Data:
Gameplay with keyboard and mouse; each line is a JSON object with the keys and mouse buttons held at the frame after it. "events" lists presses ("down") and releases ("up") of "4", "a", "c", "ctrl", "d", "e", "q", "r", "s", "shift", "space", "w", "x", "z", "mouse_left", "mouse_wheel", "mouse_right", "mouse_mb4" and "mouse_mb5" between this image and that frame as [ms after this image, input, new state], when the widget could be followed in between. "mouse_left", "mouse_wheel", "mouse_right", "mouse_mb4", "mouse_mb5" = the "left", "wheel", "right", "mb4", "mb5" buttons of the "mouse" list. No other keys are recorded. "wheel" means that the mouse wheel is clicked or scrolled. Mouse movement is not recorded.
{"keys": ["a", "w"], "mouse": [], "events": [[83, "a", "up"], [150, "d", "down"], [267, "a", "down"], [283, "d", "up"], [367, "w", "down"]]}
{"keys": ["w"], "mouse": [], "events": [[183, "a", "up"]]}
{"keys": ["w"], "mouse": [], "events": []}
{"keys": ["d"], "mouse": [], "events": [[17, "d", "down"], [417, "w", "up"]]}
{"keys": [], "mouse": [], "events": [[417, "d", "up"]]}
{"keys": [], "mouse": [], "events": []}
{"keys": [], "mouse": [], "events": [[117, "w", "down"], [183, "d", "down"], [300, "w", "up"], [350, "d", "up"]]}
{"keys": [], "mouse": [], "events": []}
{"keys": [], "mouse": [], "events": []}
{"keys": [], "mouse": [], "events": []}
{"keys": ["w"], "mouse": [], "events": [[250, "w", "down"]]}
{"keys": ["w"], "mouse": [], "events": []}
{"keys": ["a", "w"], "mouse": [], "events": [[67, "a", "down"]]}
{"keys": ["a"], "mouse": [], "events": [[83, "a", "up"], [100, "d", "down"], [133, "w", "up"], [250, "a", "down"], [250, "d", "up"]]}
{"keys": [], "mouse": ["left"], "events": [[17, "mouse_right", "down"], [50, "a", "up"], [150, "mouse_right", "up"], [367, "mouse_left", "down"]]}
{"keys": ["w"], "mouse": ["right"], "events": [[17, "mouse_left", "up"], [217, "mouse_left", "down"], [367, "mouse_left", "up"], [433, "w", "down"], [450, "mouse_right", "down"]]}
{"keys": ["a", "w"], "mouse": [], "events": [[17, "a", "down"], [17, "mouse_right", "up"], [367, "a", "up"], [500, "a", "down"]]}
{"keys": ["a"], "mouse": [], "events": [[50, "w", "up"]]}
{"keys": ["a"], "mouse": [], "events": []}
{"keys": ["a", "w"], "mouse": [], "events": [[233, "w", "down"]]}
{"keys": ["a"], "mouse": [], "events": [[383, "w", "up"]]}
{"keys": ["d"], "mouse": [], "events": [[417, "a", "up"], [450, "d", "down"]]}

Exercise instructions:
An exact copy of every record is needed; write it out in full.

Problem solution:
Gameplay with keyboard and mouse; each line is a JSON object with the keys and mouse buttons held at the frame after it. "events" lists presses ("down") and releases ("up") of "4", "a", "c", "ctrl", "d", "e", "q", "r", "s", "shift", "space", "w", "x", "z", "mouse_left", "mouse_wheel", "mouse_right", "mouse_mb4" and "mouse_mb5" between this image and that frame as [ms after this image, input, new state], when the widget could be followed in between. "mouse_left", "mouse_wheel", "mouse_right", "mouse_mb4", "mouse_mb5" = the "left", "wheel", "right", "mb4", "mb5" buttons of the "mouse" list. No other keys are recorded. "wheel" means that the mouse wheel is clicked or scrolled. Mouse movement is not recorded.
{"keys": ["a", "w"], "mouse": [], "events": [[83, "a", "up"], [150, "d", "down"], [267, "a", "down"], [283, "d", "up"], [367, "w", "down"]]}
{"keys": ["w"], "mouse": [], "events": [[183, "a", "up"]]}
{"keys": ["w"], "mouse": [], "events": []}
{"keys": ["d"], "mouse": [], "events": [[17, "d", "down"], [417, "w", "up"]]}
{"keys": [], "mouse": [], "events": [[417, "d", "up"]]}
{"keys": [], "mouse": [], "events": []}
{"keys": [], "mouse": [], "events": [[117, "w", "down"], [183, "d", "down"], [300, "w", "up"], [350, "d", "up"]]}
{"keys": [], "mouse": [], "events": []}
{"keys": [], "mouse": [], "events": []}
{"keys": [], "mouse": [], "events": []}
{"keys": ["w"], "mouse": [], "events": [[250, "w", "down"]]}
{"keys": ["w"], "mouse": [], "events": []}
{"keys": ["a", "w"], "mouse": [], "events": [[67, "a", "down"]]}
{"keys": ["a"], "mouse": [], "events": [[83, "a", "up"], [100, "d", "down"], [133, "w", "up"], [250, "a", "down"], [250, "d", "up"]]}
{"keys": [], "mouse": ["left"], "events": [[17, "mouse_right", "down"], [50, "a", "up"], [150, "mouse_right", "up"], [367, "mouse_left", "down"]]}
{"keys": ["w"], "mouse": ["right"], "events": [[17, "mouse_left", "up"], [217, "mouse_left", "down"], [367, "mouse_left", "up"], [433, "w", "down"], [450, "mouse_right", "down"]]}
{"keys": ["a", "w"], "mouse": [], "events": [[17, "a", "down"], [17, "mouse_right", "up"], [367, "a", "up"], [500, "a", "down"]]}
{"keys": ["a"], "mouse": [], "events": [[50, "w", "up"]]}
{"keys": ["a"], "mouse": [], "events": []}
{"keys": ["a", "w"], "mouse": [], "events": [[233, "w", "down"]]}
{"keys": ["a"], "mouse": [], "events": [[383, "w", "up"]]}
{"keys": ["d"], "mouse": [], "events": [[417, "a", "up"], [450, "d", "down"]]}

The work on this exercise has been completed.